Pourquoi inventer des mots ?
Tout a commencé par une réflexion : chaque langue du monde ne possède pas le même registre lexical dans tous les domaines. Certaines langues disposent d’une richesse infinie pour décrire l’amour, d’autres regorgent de nuances pour parler du combat, du temps, ou encore de la nature. Et ce n’est pas anodin. Le langage structure la pensée d’un peuple. Une société dont la langue est riche en termes de tendresse et de douceur aura tendance à privilégier ces valeurs, tandis qu’une autre, dotée d’un lexique plus belliqueux, construira une vision du monde plus rude.
En me plongeant dans ces réflexions, une évidence m’est apparue : notre époque manque cruellement de douceur, de sérénité, de poésie. Tout va trop vite. Nous sommes happés par la productivité, la rentabilité, l’efficacité. Mais où sont passés les mots qui invitent à la contemplation, à l’évasion, à l’émerveillement ? Où sont les termes qui célèbrent la nature et ses infinies subtilités ?
C’est ainsi qu’est née l’envie d’ajouter cette dimension à mon travail. Comme une évidence, une extension naturelle de ma quête de lumière et d’épure. Inventer des mots, c’est tenter de nommer l’indicible. C’est offrir une voix à des sensations oubliées, à des instants suspendus.
Quand les mots transforment la société
Les philosophes des Lumières l’avaient bien compris : en forgeant de nouveaux concepts, ils ont façonné notre vision du monde. “Liberté d’expression”, “droits de l’homme”, “raison critique”… Ces notions, aujourd’hui familières, n’avaient pas d’existence avant que certains esprits n’aient l’audace de les nommer. Car nommer, c’est faire exister.
Les langues autochtones, elles aussi, regorgent de trésors linguistiques. Les Inuits possèdent plus de cinquante mots pour désigner la neige, capturant ainsi toute la diversité de ses textures et de ses états. Le japonais, avec des termes comme komorebi, désigne la lumière qui filtre à travers les feuilles des arbres. Autant de nuances qui enrichissent la perception du monde.
Mais si ces peuples possèdent un vocabulaire si précis pour parler de leur environnement, ce n’est pas un hasard. Avoir les mots pour décrire la nature, c’est aussi lui donner une place dans notre conscience. Là où nous voyons simplement de la neige, les Inuits perçoivent des variations infinies de formes, de densités, de reflets. Leur langue les rend plus sensibles à leur écosystème, plus connectés à leur environnement.

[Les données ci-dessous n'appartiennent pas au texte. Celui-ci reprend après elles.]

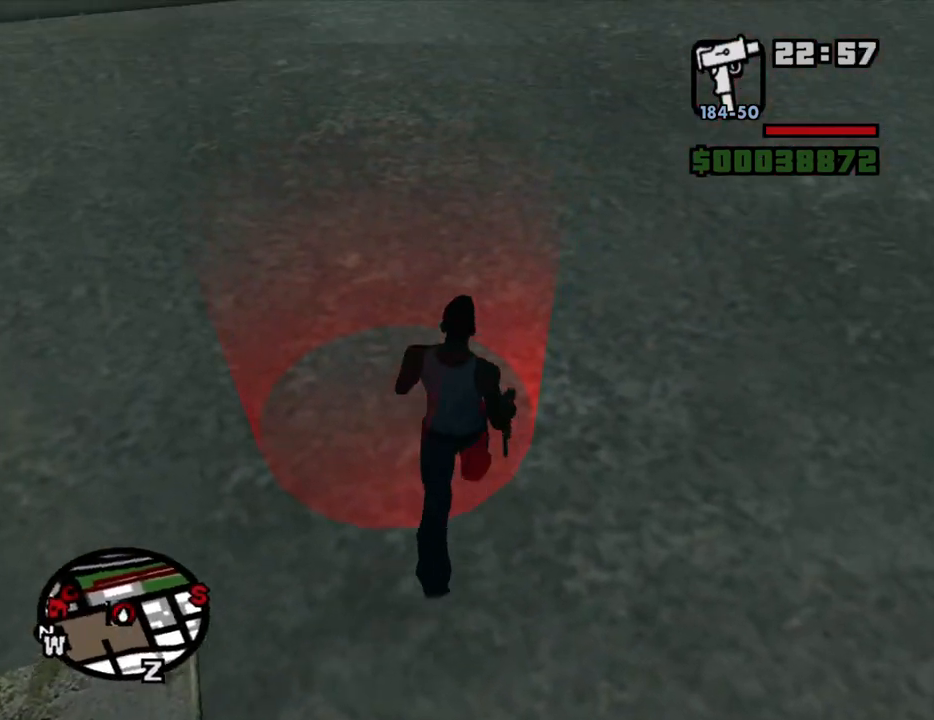
{"keys": ["d"], "mouse": [], "events": [[400, "a", "down"], [500, "a", "up"], [500, "d", "down"]]}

Alors que nous faisons face à des défis écologiques majeurs, peut-être est-il temps d’élargir notre vocabulaire pour redonner à la nature la place qu’elle mérite. Peut-être que le simple fait d’inventer des mots pour décrire la lumière sur l’eau, la danse du vent dans les arbres ou le silence d’un matin de brume peut, à sa manière, raviver notre lien avec ce qui nous entoure. Nommer, c’est reconnaître. Et reconnaître, c’est protéger.
Aujourd’hui, un besoin de nouveaux mots
Le monde manque de lenteur. Il manque d’espace pour rêver, pour ressentir pleinement, pour s’abandonner à la contemplation. Il manque de termes pour décrire ces émotions subtiles qui nous traversent et que nous peinons à exprimer avec justesse.
Si nous n’avons pas les mots pour dire ces choses-là, comment pouvons-nous les préserver ? Comment pouvons-nous leur donner une place dans nos vies ?
C’est ici que commence l’invitation à enrichir notre langue avec des mots de douceur et de lumière. À nommer l’invisible, à capturer les éclats d’instant qui, sans cela, disparaîtraient sans laisser de trace.
Et vous, quels sont les mots qui vous manquent ?
Si les mots influencent notre façon de voir le monde, alors inventons ceux dont nous avons besoin. Quels termes vous manquent pour décrire ce que vous ressentez ? Quelles sensations aimeriez-vous voir exister à travers un mot ?
Les mots et les idées peuvent changer le monde. Comme l’a dit John Keating dans Le Cercle des Poètes Disparus :
“No matter what anybody tells you, words and ideas can change the world.”
Et si nous commencions aujourd’hui ?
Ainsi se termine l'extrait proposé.